*** Opening of GIVEN INFORMATION ***

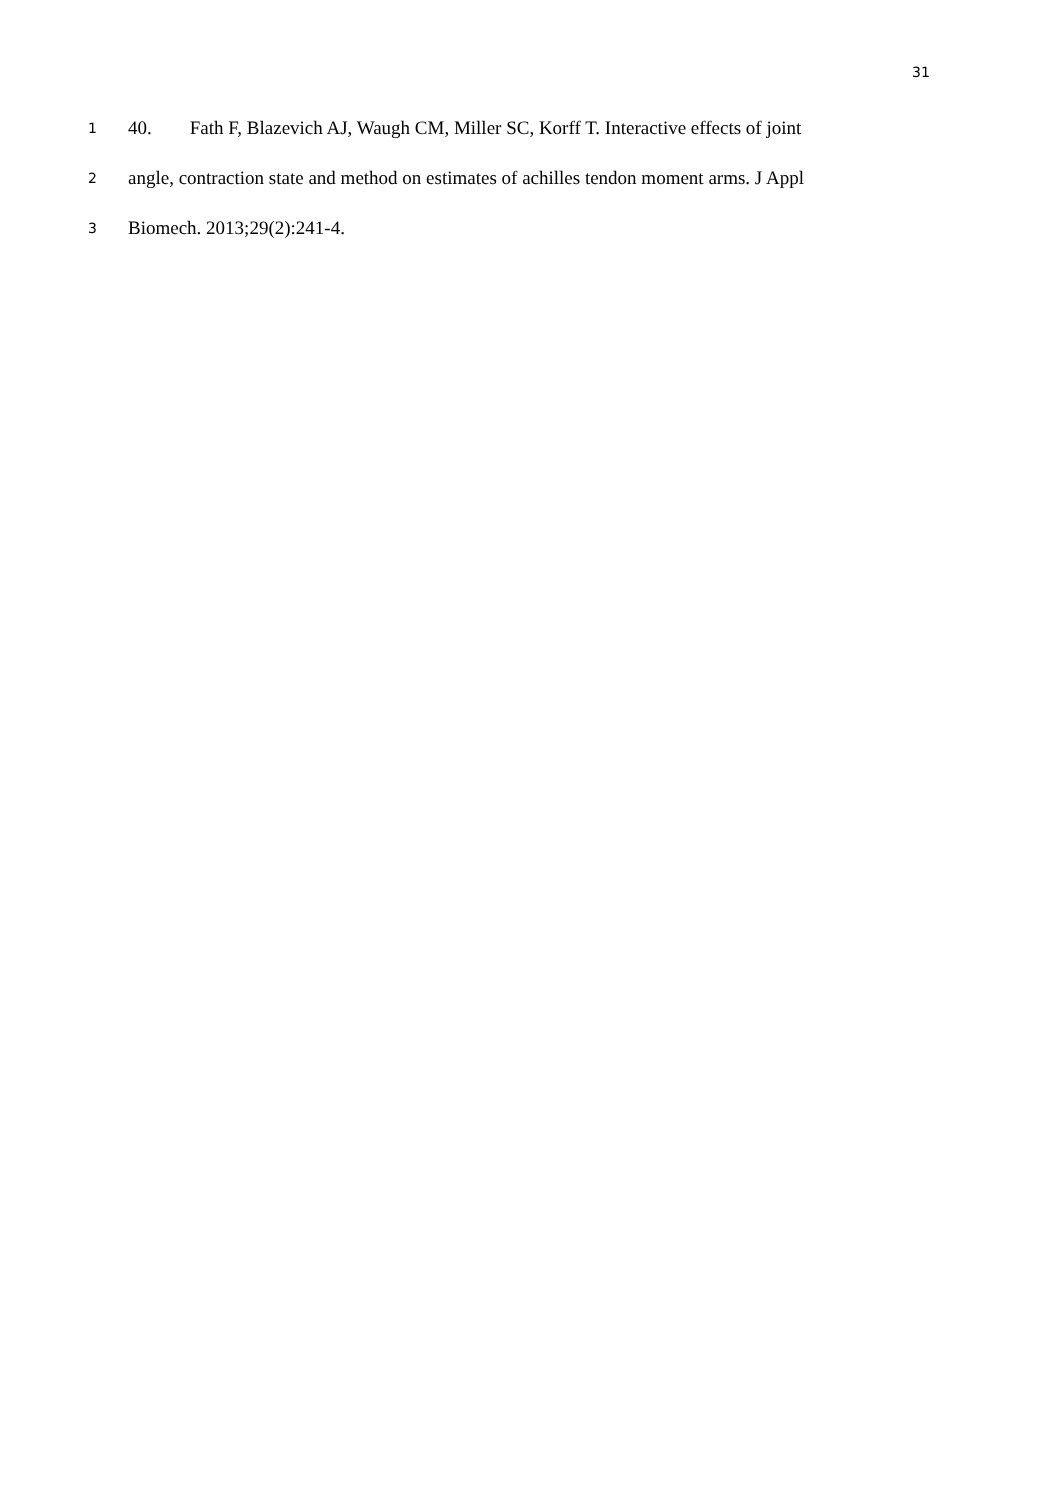31
1 40. Fath F, Blazevich AJ, Waugh CM, Miller SC, Korff T. Interactive effects of joint
2 angle, contraction state and method on estimates of achilles tendon moment arms. J Appl
3 Biomech. 2013;29(2):241-4.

*** Close of GIVEN INFORMATION ***

__WHAT YOU HAVE TO DO__: Return each line from the material above exactly, but not the pictures.

__YOUR RESPONSE__:
31
1 40. Fath F, Blazevich AJ, Waugh CM, Miller SC, Korff T. Interactive effects of joint
2 angle, contraction state and method on estimates of achilles tendon moment arms. J Appl
3 Biomech. 2013;29(2):241-4.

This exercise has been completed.